Le déficit de solidarité creuse les inégalités, fracture le pays, et alimente le discours et le programme du Front national. Les lignes de fracture sont palpables dès qu’on sort de Paris, et visibles sur la carte électorale.

Donner des gages

Aujourd’hui, Emmanuel Macron, vous ne pouvez pas prétendre devenir un président responsable et ignorer tous les laissés-pour-compte de la mondialisation. Pas plus que vous ne pouvez ignorer les 26 % du corps électoral qui ont choisi, au premier tour, la vision plus intégrale de l’écologie et des solidarités défendue par Jean-Luc Mélenchon et Benoît Hamon.

Vous voulez être le 7 mai celui qui aura le devoir de les représenter, ayez le courage de leur donner des gages aujourd’hui !

Engagez-vous à renégocier ou à défaut rejeter ces accords de libre-échange de nouvelle génération, et en priorité celui noué avec le Canada (CETA), qui sont l’expression la plus aboutie d’une mondialisation sauvage et dérégulée. Vous étiez le seul à les défendre parmi les onze candidats.

Ces accords ne doivent être pensés, négociés, signés, ratifiés qu’à la seule condition qu’ils soient au service de l’intérêt général et permettent d’accélérer la transition écologique et agricole, de lutter contre l’évasion fiscale et de promouvoir les droits humains ; à la seule condition qu’ils incarnent le juste échange.
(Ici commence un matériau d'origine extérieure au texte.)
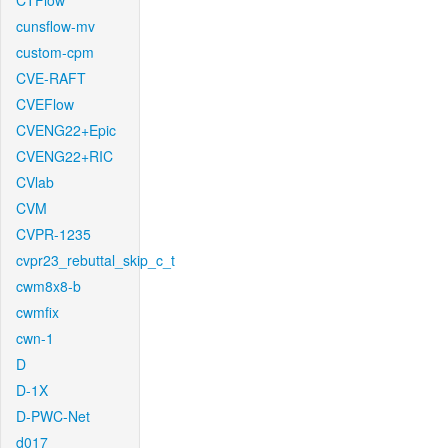
CTFlow
cunsflow-mv
custom-cpm
CVE-RAFT
CVEFlow
CVENG22+Epic
CVENG22+RIC
CVlab
CVM
CVPR-1235
cvpr23_rebuttal_skip_c_t
cwm8x8-b
cwmfix
cwn-1
D
D-1X
D-PWC-Net
d017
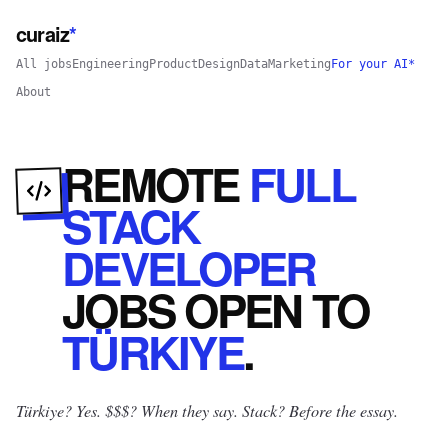
curaiz
*
All jobs
Engineering
Product
Design
Data
Marketing
For your AI*
About
REMOTE
FULL
STACK
DEVELOPER
JOBS
OPEN
TO
TÜRKIYE
.
Türkiye? Yes.
$$$? When they say. Stack? Before the essay.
Engagez-vous sur la mise en œuvre rapide d’une taxe européenne ambitieuse sur l’ensemble des transactions financières, y compris les produits dérivés. Cela fait des années que sa mise en place patine alors qu’elle permettrait à la fois une meilleure régulation de la finance en luttant contre les produits spéculatifs, et de dégager des recettes pour financer la lutte contre le changement climatique et en faveur de la solidarité internationale.

Entendre une société

Engagez-vous à faire de la Banque centrale européenne un organe au service d’une transition écologique juste partout en Europe en défendant un plan d’investissement massif dans les secteurs du bâtiment, des transports et dans la refondation de notre modèle agricole. Dans ce cadre, l’institution de Francfort pourrait financer directement les banques publiques à long terme et à taux zéro.

Engagez-vous à faire en sorte que les politiques publiques soient d’abord au service de la population, de sa protection, de son bien-être, de sa qualité de vie et non plus des grands lobbys industriels, énergétiques et agricoles.

Ce ne sont là que des exemples ; il y a tellement d’autres gages à donner sur la solidarité internationale, les migrations, l’évasion fiscale, les luttes contre l’exclusion et les discriminations, le handicap, la cause animale, la biodiversité, la transition énergétique, etc.

Vous qui souhaitez incarner le renouveau politique, vous avez le devoir d’entendre les aspirations et les inspirations d’une société désabusée mais pas résignée. A les entendre mais aussi à y répondre, et notamment à cet archipel de l’appel des solidarités, ces millions de praticiens discrets de la réconciliation et de l’apaisement qui peuvent utilement augmenter votre réalité.

Si vous pouviez vous connecter durablement à cette somme d’expériences, de compétences et de bon sens, nous aurions tous à y gagner. Si vous êtes prêt à trier entre ce qui creuse les inégalités et ce qui les réduit. Si vous êtes prêt à changer d’échelle et à avoir une approche systémique, cohérente et exigeante, alors les centaines de propositions de l’appel des solidarités sont en open source. Voilà comment, le 7 mai, vous pourrez peut-être prétendre représenter plus de 20 % du corps électoral. La balle est dans votre camp.